TV to the Left of Me, TV to the Right
One of the many amendments stuck in or slipped into or tacked on the Senate Commerce Committee bill–however you like to look at it–was one requiring the FCC to study a commercial radio service targeted at school buses.
The legislators on the committee seemed in general, high-dudgeon, agreement that it was a bad thing, pointing out that the same company had tried to put ads on textbooks before the plan was publicized.
It got me to thinking–something has to–about the ubiquity of our media environment and whether there is a point of diminishing returns for all the capital being risked. Alvin Toffler's Future (now present) Shock is upon us in spades, with a lot of investment riding on our insatiable appetites.

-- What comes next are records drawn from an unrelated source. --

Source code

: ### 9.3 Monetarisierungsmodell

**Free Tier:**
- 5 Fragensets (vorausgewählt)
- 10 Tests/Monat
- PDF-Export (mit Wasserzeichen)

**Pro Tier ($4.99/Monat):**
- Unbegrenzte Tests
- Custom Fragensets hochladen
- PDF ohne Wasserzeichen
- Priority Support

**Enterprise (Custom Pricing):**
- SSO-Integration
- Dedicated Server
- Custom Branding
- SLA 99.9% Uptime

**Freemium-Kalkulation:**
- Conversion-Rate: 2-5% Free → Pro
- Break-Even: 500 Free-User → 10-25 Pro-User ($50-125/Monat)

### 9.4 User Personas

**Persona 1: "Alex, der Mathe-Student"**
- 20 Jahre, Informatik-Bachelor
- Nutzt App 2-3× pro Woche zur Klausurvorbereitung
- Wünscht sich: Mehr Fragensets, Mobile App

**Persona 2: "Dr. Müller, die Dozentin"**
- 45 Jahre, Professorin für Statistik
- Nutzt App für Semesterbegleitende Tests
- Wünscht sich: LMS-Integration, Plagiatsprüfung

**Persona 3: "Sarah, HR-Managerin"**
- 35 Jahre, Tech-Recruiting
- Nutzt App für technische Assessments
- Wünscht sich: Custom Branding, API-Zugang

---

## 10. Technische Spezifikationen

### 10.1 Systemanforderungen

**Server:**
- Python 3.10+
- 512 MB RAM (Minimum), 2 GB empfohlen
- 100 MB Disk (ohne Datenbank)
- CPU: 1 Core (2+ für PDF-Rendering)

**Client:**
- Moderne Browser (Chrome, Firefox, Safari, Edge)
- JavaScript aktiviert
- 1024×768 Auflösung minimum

TV, for example, which–note to the Congress–has had a captive schoolkid audience for years, is now inescapable.
You can watch TV in your family room and living room and rec room and kitchen and bedroom and bathroom and in your car, in a bar, in the airport, and on the airplane, and on the bus, and on a train–I can watch it here and there. I can watch it anywhere (sorry, Dr. Seuss moment)–and on a home computer or a laptop computer or a handheld computer or your cell phone.
You can get it from an analog TV station, digital TV station, digital cable channel, analog cable channel, satellite broadcaster, telephone company, wireless telephone company, Internet content provider, microwave point-to-point service, and who knows what's next.
It's all very exciting, but also a little overwhelming and not just to try to keep up with professionally. I love television and have far more Dick Van Dyke plots in my head than I do theorems or postulates, but I wonder how much of this duplicative delivery even TV-heads like me can support.
We shall see (and probably on some type of screen).